_WORK INSTRUCTIONS_
Select the lines of the records containing the word "further" and list them.

_GIVEN RECORDS_
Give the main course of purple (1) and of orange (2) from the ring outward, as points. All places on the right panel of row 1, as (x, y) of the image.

...

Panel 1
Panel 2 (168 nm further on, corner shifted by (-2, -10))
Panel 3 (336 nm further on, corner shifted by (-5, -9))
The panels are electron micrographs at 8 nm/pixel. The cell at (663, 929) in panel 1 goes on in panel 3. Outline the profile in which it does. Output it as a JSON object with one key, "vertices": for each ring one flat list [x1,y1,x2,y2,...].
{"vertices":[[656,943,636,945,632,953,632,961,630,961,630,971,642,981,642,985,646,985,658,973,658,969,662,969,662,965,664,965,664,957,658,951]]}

==

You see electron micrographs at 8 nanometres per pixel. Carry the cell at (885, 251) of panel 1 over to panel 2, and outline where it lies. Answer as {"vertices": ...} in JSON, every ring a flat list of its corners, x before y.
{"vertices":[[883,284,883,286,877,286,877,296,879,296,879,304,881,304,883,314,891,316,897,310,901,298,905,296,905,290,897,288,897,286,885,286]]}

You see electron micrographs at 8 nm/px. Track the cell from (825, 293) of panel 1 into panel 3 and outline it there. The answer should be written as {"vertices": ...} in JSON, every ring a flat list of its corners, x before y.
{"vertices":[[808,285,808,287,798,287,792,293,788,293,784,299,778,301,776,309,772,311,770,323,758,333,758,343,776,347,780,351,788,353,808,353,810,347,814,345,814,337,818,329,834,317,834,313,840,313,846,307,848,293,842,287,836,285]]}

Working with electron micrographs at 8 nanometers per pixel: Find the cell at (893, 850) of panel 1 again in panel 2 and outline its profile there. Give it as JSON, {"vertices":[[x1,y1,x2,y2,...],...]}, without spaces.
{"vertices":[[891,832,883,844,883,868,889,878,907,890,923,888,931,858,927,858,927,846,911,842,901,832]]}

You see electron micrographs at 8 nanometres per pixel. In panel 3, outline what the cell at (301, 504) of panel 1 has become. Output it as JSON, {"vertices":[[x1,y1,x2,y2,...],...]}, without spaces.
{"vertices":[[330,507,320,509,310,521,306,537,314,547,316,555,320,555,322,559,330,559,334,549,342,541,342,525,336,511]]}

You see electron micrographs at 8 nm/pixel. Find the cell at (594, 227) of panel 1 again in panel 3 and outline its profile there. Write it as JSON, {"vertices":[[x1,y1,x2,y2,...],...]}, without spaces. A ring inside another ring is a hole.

_RESULT_
Panel 2 (168 nm further on, corner shifted by (-2, -10))
Panel 3 (336 nm further on, corner shifted by (-5, -9))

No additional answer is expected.